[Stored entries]
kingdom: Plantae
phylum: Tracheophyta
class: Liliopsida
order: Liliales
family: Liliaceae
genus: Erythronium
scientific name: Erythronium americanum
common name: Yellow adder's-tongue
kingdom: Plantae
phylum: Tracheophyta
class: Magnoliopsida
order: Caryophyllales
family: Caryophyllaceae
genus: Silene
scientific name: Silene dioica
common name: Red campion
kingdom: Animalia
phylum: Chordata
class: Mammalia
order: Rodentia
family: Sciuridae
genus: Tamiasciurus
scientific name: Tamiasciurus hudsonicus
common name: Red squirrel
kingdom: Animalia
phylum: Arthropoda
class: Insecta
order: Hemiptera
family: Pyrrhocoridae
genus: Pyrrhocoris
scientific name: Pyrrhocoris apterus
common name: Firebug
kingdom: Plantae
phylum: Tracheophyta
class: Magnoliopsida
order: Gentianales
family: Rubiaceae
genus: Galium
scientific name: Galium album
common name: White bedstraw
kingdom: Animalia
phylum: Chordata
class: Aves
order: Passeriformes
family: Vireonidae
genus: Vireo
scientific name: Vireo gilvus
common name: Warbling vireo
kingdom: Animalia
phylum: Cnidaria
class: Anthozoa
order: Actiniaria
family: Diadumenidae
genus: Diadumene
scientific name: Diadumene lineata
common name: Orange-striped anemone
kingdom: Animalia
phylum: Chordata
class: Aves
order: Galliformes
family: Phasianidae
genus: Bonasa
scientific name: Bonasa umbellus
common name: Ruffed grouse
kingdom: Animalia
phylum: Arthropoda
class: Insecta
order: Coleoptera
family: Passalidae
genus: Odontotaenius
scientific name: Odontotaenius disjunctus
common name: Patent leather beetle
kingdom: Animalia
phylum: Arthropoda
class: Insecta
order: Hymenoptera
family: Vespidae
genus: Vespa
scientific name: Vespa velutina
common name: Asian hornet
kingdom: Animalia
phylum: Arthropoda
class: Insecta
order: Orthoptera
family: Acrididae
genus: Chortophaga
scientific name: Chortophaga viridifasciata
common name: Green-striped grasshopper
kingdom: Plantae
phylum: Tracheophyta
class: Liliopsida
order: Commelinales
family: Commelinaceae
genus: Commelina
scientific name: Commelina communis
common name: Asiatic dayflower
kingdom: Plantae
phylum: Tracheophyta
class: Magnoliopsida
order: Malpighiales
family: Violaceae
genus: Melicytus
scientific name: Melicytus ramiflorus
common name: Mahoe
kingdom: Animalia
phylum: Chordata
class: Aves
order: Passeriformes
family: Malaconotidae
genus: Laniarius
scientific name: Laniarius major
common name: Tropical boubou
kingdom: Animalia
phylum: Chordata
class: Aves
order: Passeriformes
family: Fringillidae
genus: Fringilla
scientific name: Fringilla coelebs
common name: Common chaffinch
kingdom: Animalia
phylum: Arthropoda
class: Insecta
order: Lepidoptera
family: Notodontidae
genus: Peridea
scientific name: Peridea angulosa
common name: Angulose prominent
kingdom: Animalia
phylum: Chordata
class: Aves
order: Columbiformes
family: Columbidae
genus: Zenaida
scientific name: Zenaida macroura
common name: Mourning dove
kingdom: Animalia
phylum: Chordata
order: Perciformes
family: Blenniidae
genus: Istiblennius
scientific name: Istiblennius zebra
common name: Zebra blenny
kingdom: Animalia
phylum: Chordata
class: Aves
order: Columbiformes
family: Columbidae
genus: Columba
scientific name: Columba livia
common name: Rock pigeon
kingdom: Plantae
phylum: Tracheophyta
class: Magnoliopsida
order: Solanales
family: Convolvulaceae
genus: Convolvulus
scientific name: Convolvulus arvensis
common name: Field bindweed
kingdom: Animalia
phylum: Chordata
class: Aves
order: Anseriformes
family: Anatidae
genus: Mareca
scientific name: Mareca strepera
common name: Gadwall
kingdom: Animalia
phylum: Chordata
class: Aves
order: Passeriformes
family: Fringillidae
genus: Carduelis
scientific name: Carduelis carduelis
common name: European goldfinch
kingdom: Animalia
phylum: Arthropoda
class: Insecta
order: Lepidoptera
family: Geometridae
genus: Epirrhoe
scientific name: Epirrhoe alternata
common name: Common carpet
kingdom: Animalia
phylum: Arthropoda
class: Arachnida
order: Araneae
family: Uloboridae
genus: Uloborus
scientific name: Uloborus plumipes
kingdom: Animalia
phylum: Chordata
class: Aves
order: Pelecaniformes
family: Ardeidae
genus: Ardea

* The request: Give back, word for word, the lines from the entries that start at the one with "order: Malpighiales" and stop after the one with "family: Blenniidae", both included.

* Task result:
order: Malpighiales
family: Violaceae
genus: Melicytus
scientific name: Melicytus ramiflorus
common name: Mahoe
kingdom: Animalia
phylum: Chordata
class: Aves
order: Passeriformes
family: Malaconotidae
genus: Laniarius
scientific name: Laniarius major
common name: Tropical boubou
kingdom: Animalia
phylum: Chordata
class: Aves
order: Passeriformes
family: Fringillidae
genus: Fringilla
scientific name: Fringilla coelebs
common name: Common chaffinch
kingdom: Animalia
phylum: Arthropoda
class: Insecta
order: Lepidoptera
family: Notodontidae
genus: Peridea
scientific name: Peridea angulosa
common name: Angulose prominent
kingdom: Animalia
phylum: Chordata
class: Aves
order: Columbiformes
family: Columbidae
genus: Zenaida
scientific name: Zenaida macroura
common name: Mourning dove
kingdom: Animalia
phylum: Chordata
order: Perciformes
family: Blenniidae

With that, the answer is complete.